Required work: Could you retype every line of the material below word for word, leaving the pictures out of your answer?

Saved data entries:
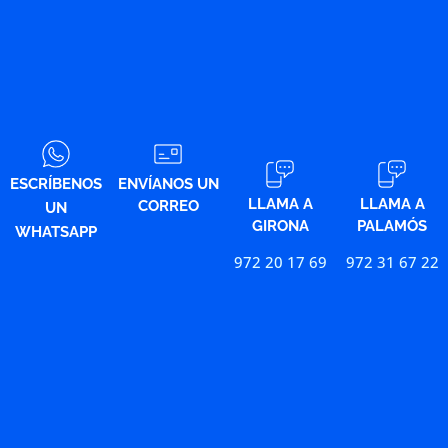
ESCRÍBENOS
ENVÍANOS UN
LLAMA A
LLAMA A
CORREO
UN
GIRONA
PALAMÓS
WHATSAPP
972 20 17 69
972 31 67 22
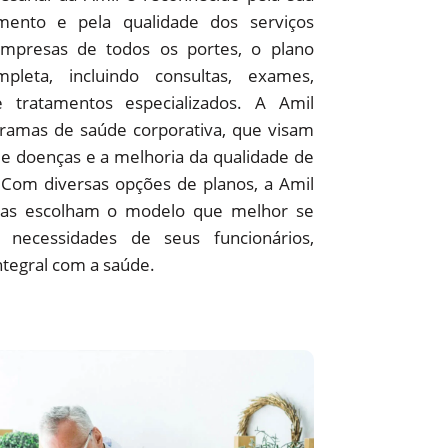
ento e pela qualidade dos serviços
empresas de todos os portes, o plano
pleta, incluindo consultas, exames,
 e tratamentos especializados. A Amil
amas de saúde corporativa, que visam
e doenças e a melhoria da qualidade de
 Com diversas opções de planos, a Amil
as escolham o modelo que melhor se
 necessidades de seus funcionários,
ntegral com a saúde.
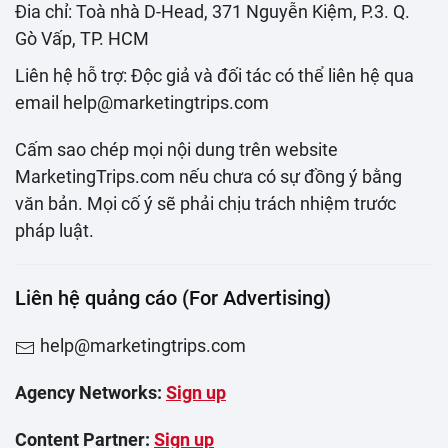
Đia chỉ: Toà nhà D-Head, 371 Nguyễn Kiệm, P.3. Q.
Gò Vấp, TP. HCM
Liên hệ hỗ trợ: Độc giả và đối tác có thể liên hệ qua
email help@marketingtrips.com
Cấm sao chép mọi nội dung trên website
MarketingTrips.com nếu chưa có sự đồng ý bằng
văn bản. Mọi cố ý sẽ phải chịu trách nhiệm trước
pháp luật.
Liên hệ quảng cáo (For Advertising)
help@marketingtrips.com
Agency Networks:
Sign up
Content Partner:
Sign up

Finished exercise:
ESCRÍBENOS
ENVÍANOS UN
LLAMA A
LLAMA A
CORREO
UN
GIRONA
PALAMÓS
WHATSAPP
972 20 17 69
972 31 67 22
ento e pela qualidade dos serviços
empresas de todos os portes, o plano
pleta, incluindo consultas, exames,
 e tratamentos especializados. A Amil
amas de saúde corporativa, que visam
e doenças e a melhoria da qualidade de
 Com diversas opções de planos, a Amil
as escolham o modelo que melhor se
 necessidades de seus funcionários,
ntegral com a saúde.
Đia chỉ: Toà nhà D-Head, 371 Nguyễn Kiệm, P.3. Q.
Gò Vấp, TP. HCM
Liên hệ hỗ trợ: Độc giả và đối tác có thể liên hệ qua
email help@marketingtrips.com
Cấm sao chép mọi nội dung trên website
MarketingTrips.com nếu chưa có sự đồng ý bằng
văn bản. Mọi cố ý sẽ phải chịu trách nhiệm trước
pháp luật.
Liên hệ quảng cáo (For Advertising)
help@marketingtrips.com
Agency Networks:
Sign up
Content Partner:
Sign up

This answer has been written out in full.